Montgomery County Commission May Have Found Way To Save A Bundle In Healthcare

Tucked away off South Hull Street in Montgomery is a well-kept secret.

"It can be," said county Risk Manager Scott Kramer.

'Care Here' has taken up residence in the gray building. It's a healthcare clinic based in Nashville, Tennessee, hired by the Montgomery County Commission to set up an on-site clinic specifically for the county's 800 employees and their families.

"They recruited local doctors and nurses," said Kramer.

The name of the game? Reduce the weight of healthcare costs for the county. The commission is currently paying 7 and a half million dollars a year in employee healthcare costs. Looking at it another way; it's the county's private little medical clinic.

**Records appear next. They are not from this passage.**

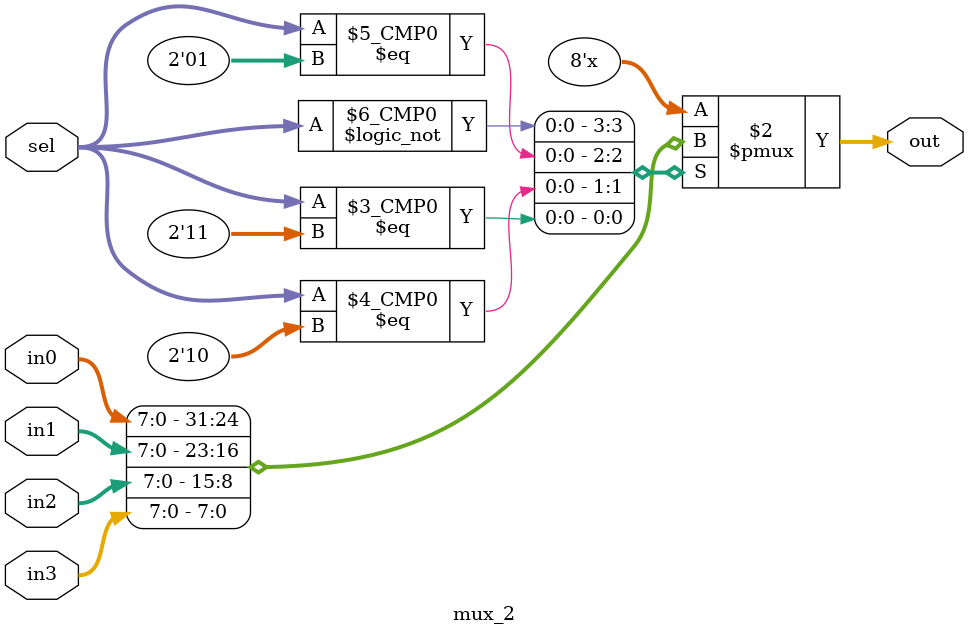
<source format=v>
module mux_2 (in0,in1,in2,in3, sel, out);
	input wire [7:0] in0,in1,in2,in3;
	input wire [1:0] sel;
	output reg [7:0] out;
	always @ (*)
		begin
			case (sel)
				0: out<=in0;
				1: out<=in1;
				2: out<=in2;
				3: out<=in3;
				default: out<=0;
			endcase
		end
endmodule
</source>
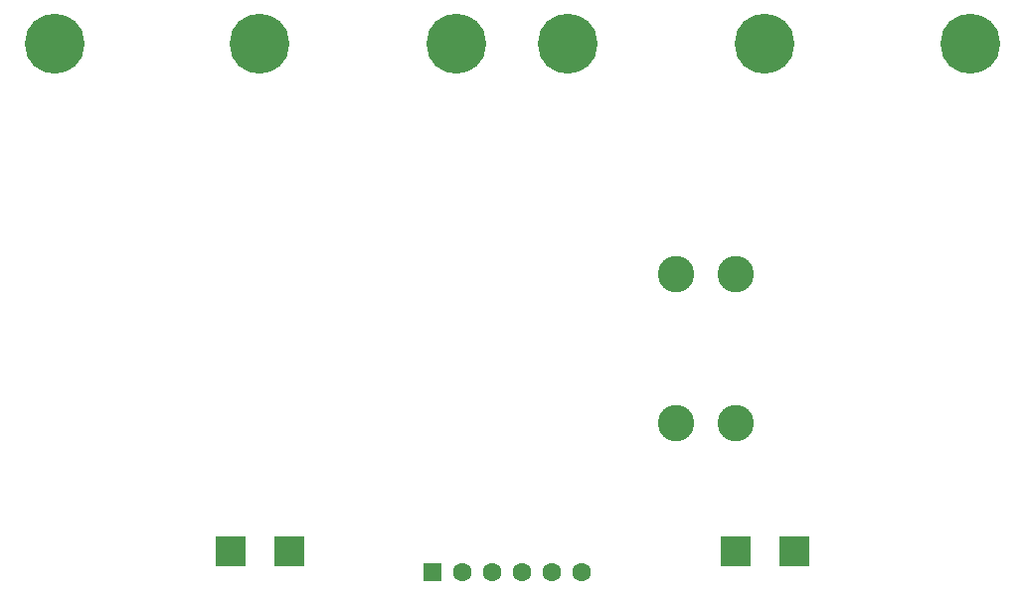
<source format=gbr>
G04 DipTrace 3.3.1.3*
G04 BottomMask.gbr*
%MOMM*%
G04 #@! TF.FileFunction,Soldermask,Bot*
G04 #@! TF.Part,Single*
%ADD37C,3.1*%
%ADD38C,1.6*%
%ADD39R,1.6X1.6*%
%ADD45R,2.6X2.6*%
%ADD46C,5.1*%
%FSLAX35Y35*%
G04*
G71*
G90*
G75*
G01*
G04 BotMask*
%LPD*%
D46*
X8300000Y4730000D3*
X500000D3*
D45*
X6800000Y400000D3*
X6300000D3*
X2500000D3*
X2000000D3*
D46*
X6550000Y4730000D3*
X2250000D3*
X3925000D3*
X4875000D3*
D39*
X3717373Y221500D3*
D38*
X3971373D3*
X4225373D3*
X4479373D3*
X4733373D3*
X4987373D3*
D37*
X6305000Y1491500D3*
X5797100D3*
X6305100Y2761500D3*
X5797100D3*
M02*

</source>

"It's not for the general public, only for county employees and their dependents," said county commission chairman Todd Strange.

Here's how it works.

"It can treat illnesses such as colds, flu and more chronic illnesses such as high blood pressure," said Kramer.

And there's no co-pay for the doctor, not even for the medications.

"We give them free generic medicines, and I get to spend more time with the patients," said Dr. Rowena Nazareno.

The county commission hired 'Care Here' back in July, a one year contract to the tune of $200,000. By going this route, the county estimates it'll save anywhere from $100,000 to $150,000 a year. For example, lab work at a family physician's office might cost around $200.  At 'Care Here'?

"It would be about half that amount," said Kramer.

Another added bonus; not much of a wait, according to county employee Theresa LeGrady.

"It's quick, simple and they're very professional," said LeGrady.

Scott Kramer says it's too early to say whether the county will sign on for another year but so far the prognosis looks mighty good.

"It's going to be hard to drop this," said Kramer.

Montgomery County is not alone. 'Care Here' has on-site clinics in 75 cities across the country.

Kramer says the county's supplemental insurance would kick in if a county employee or family member find themselves in a situation that required emergency care.